Several limitations should be acknowledged regarding the adopted methodological approaches. First, the use of Poisson regression assumes equidispersion and may not adequately handle overdispersed or highly discrete count data, as observed in our dataset. Although alternative models (negative binomial and quasi-Poisson) were tested to address this, the Poisson framework may still underrepresent the true variance in crash frequencies, especially in areas with zero-inflated or sparse distributions. Second, the Random Forest algorithm, while powerful for capturing nonlinear patterns and variable interactions, lacks the inferential transparency of regression models. The importance rankings generated by Random Forest may not align with coefficient-based interpretations from the Negative Binomial model due to differences in model structure, sensitivity to variable collinearity, and the handling of spatial dependencies. As such, divergences between models—for example, in how transitions like Com → Park or Hosp → Res are prioritized—should be interpreted as complementary perspectives rather than contradictions. Future research could benefit from integrating ensemble model interpretation techniques (e.g., SHAP values) to bridge the interpretability gap between geostatistical and machine learning outputs.

Another limitation of this study is the lack of further subdivision within the same type of land use category. Due to the nature of the publicly available datasets—such as ABS Mesh Blocks and standard land use classifications from Land Use Victoria—we were constrained to using aggregated land use types (e.g., “residential,” “parkland,” “commercial”) without further granularity. This approach, while consistent with prior land cover and crash analysis studies, may mask heterogeneity within each class. For instance, different types of parks (urban plaza vs. natural reserve) or residential areas (single-family homes vs. high-density apartments) could exhibit varying impacts on crash frequency. Future research should aim to incorporate fine-grained land use zoning or cadastral data, where available, to enhance the interpretive depth of such analyses and allow more precise recommendations for spatial planning and risk mitigation. Moreover, the data used in this research were derived from police-reported crash records, which are known to underreport minor incidents involving some road users such as pedestrians and cyclists [119,120].

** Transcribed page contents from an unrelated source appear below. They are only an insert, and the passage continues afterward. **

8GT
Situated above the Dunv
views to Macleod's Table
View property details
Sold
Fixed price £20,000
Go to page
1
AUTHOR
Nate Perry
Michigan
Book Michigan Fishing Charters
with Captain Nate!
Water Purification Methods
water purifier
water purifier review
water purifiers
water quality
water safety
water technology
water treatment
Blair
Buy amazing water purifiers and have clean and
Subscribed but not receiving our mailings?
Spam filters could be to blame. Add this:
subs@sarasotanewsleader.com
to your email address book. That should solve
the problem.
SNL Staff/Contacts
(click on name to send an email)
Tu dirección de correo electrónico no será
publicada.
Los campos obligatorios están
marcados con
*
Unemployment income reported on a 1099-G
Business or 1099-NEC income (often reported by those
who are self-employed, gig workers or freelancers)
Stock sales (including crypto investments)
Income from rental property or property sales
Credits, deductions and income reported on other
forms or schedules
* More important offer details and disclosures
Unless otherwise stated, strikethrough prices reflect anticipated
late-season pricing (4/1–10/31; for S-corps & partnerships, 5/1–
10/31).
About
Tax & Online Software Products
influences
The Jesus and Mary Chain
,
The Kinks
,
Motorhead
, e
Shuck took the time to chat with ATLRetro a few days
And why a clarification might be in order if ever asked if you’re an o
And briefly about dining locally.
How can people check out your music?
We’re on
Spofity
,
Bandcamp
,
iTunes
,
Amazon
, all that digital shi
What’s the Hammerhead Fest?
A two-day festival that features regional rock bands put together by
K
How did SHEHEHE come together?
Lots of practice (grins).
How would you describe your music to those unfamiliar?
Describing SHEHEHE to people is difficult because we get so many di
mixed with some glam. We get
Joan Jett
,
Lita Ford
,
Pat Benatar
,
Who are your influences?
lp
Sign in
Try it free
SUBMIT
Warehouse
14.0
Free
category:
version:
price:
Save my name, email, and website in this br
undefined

Future research should incorporate more granular, longitudinal data, including traffic volumes, detailed infrastructure audits (especially pedestrian/cyclist facilities), and finer-scale socio-demographics to enhance causal understanding. Employing quasi-experimental designs could help isolate land use change effects from concurrent projects. Comparative studies across different cities are needed to assess generalizability. Additionally, qualitative research into the planning and implementation of land use conversions could reveal practical challenges and opportunities for better integrating safety into urban development.

Future research should explore the moderating effects of sociodemographic variables—such as income, age structure, and mobility access—on the relationship between land use transitions and crash frequency. These contextual factors may significantly shape how a given urban development (land use change) translates into safety outcomes. For instance, the conversion of agricultural land to residential use may lead to very different crash patterns in high-income, car-dependent suburbs of Melbourne compared to rapidly urbanizing areas in developing cities, where pedestrian infrastructure and enforcement mechanisms may be weaker. Incorporating such variables into future models could allow for more context-sensitive policy recommendations and help explain divergent safety outcomes across socioeconomically diverse areas. Where granular data are available, multi-level or interaction-based models are recommended to isolate these moderating effects.